*Seitentext*
------------------------------------------------

Warum wart ihr nie im Unterricht wenn ihr genau wisst dass ihr eine Klausur schreibt ?
Warum beschäftigt ihr euch nicht mit Java wenn ihr etwas studiert/lernt bei dem man Java-Kurse hat ?

Und ganz ohne eine Idde und einen Ansatz werdet ihr wenig hilfe bekommen.
Zum Thema private/public (Methoden/Felder-Zugriff) gibt es im Unterforum "Java F.A.Q.".


----------



## P3AC3MAK3R (11. Jan 2005)

Drummer hat gesagt.:
			
		

> :meld: Wir hatten da ein Problem. Wir schreiben in Java demnächst eine Klausur
> und haben dazu schon die Aufgaben. Da wir bisher uns allerdings nicht mit Java beschäftigt haben,
> und im Unterricht nicht dawaren bräuchten wir Hilfe:
> 
> ...


Sorry, aber so eine Einstellung ist einfach nur arm.


----------



## Bleiglanz (11. Jan 2005)

> Da wir bisher uns allerdings nicht mit Java beschäftigt haben,


werdet ihr auch kaum eine Chance in der Klausur haben


----------



## KSG9|sebastian (11. Jan 2005)

lol hihi


----------



## bellmann29 (11. Jan 2005)

Wir sind hier scheinbar alle der Meinung, daß Ihr hier ( im Forum) besser auch nicht dagewesen wärt.

Ich glaube, Ihr werdet in der Klausur ´ne Riesen-Exception werfen. Und der Dozent Euch dann mit ´ner 6 "catchen".


----------



## stev.glasow (11. Jan 2005)

*geschlossen*


----------

------------------------------------------------

*Aufgaben*
1 – Prüfe, ob die folgenden Aussagen mit dem Forumsthread übereinstimmen, und beantworte jede mit Ja oder Nein samt den entscheidenden Worten des Threads als wörtlichem Zitat: (a) Bleiglanz meint, ohne Beschäftigung mit Java habe man kaum eine Chance in der Klausur. (b) Zum Thema private/public wird auf das Unterforum „Java Tutorials“ verwiesen. (c) bellmann29 sagt voraus, der Dozent werde die Fragenden mit einer 6 „catchen“.
2 – Aktualisiere in den Einträgen den Abschnitt, der mit der Zeile beginnt, die "phylum: Chordata" enthält, und mit dem Ende der Einträge schließt, wobei beide Enden dazugehören. Ersetze darin "common name" durch "English name", lass alles andere unverändert und gib nur diese Zeilen wieder.

*Material*
------------------------------------------------

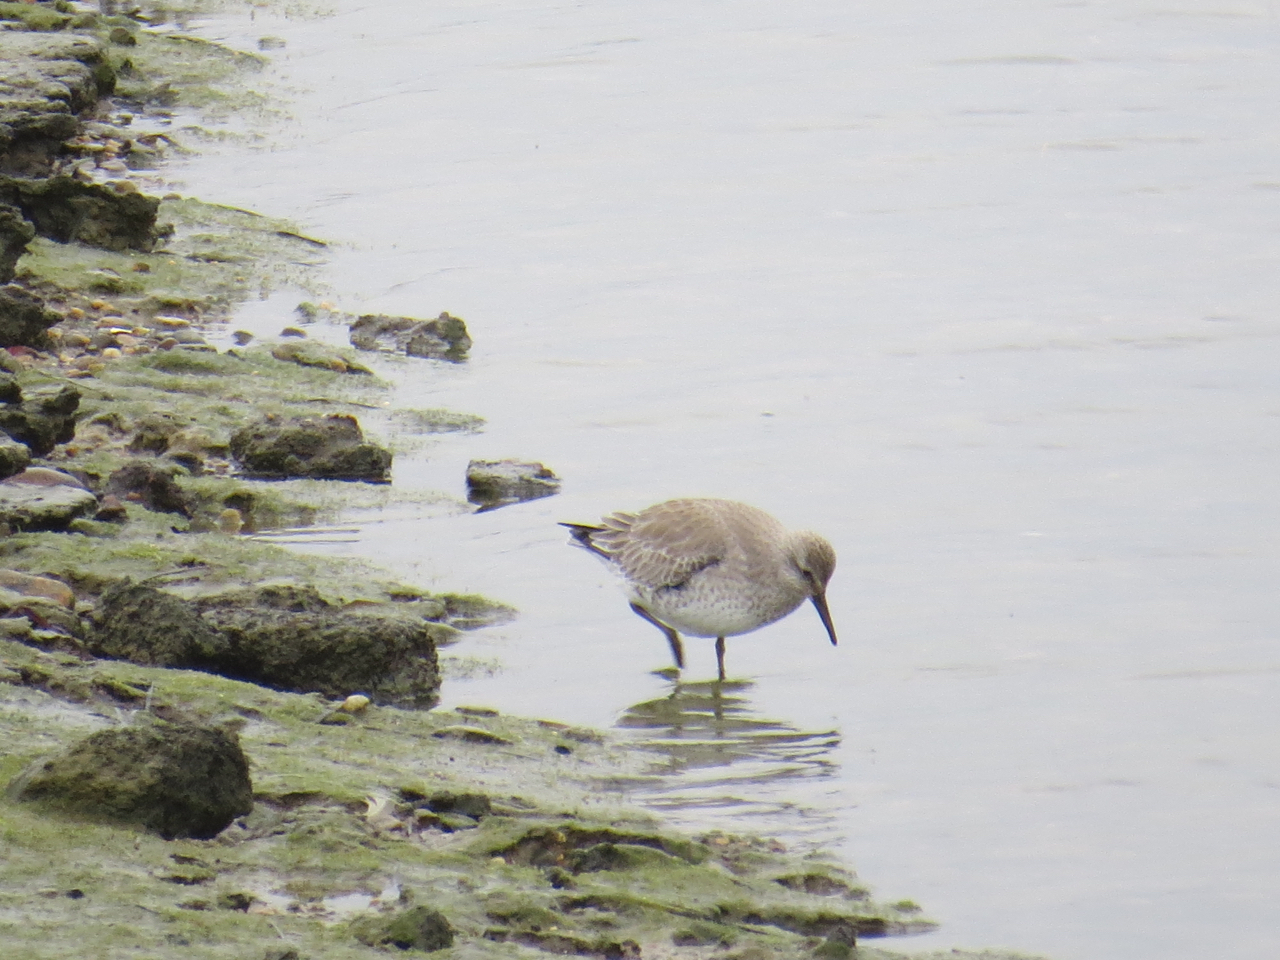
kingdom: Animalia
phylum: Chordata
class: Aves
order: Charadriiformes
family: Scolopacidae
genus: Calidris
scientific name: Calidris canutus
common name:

------------------------------------------------

*Lösungen*
1 –
(a) Ja: „werdet ihr auch kaum eine Chance in der Klausur haben“
(b) Nein: „Zum Thema private/public (Methoden/Felder-Zugriff) gibt es im Unterforum "Java F.A.Q.".“
(c) Ja: „Und der Dozent Euch dann mit ´ner 6 "catchen".“

2 –
phylum: Chordata
class: Aves
order: Charadriiformes
family: Scolopacidae
genus: Calidris
scientific name: Calidris canutus
English name:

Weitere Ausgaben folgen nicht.